Problem to work on: Search the records below for "Bloom"; copy each line that has it.

Stored data entries
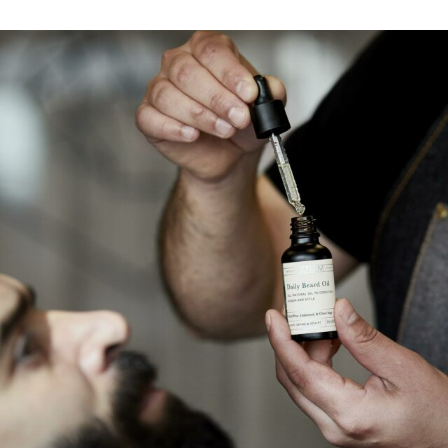
Find my location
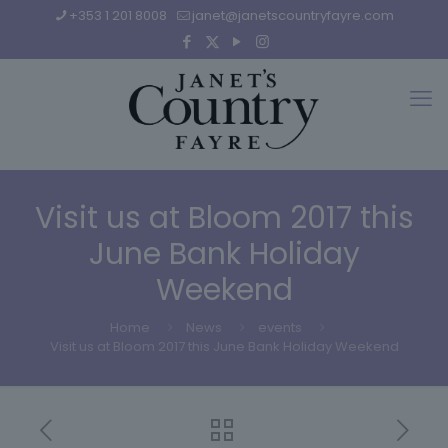
+353 1 201 8008
janet@janetscountryfayre.com
Visit us at Bloom 2017 this
June Bank Holiday
Weekend
Home
News
events
Visit us at Bloom 2017 this June Bank Holiday Weekend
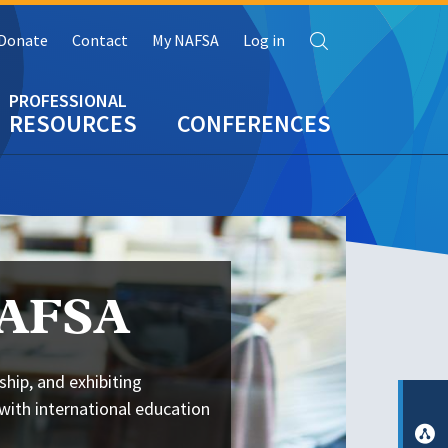
Search
Donate
Contact
My NAFSA
Log in
RESOURCES
CONFERENCES
NAFSA
ship, and exhibiting
with international education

Answer area:
Visit us at Bloom 2017 this
Visit us at Bloom 2017 this June Bank Holiday Weekend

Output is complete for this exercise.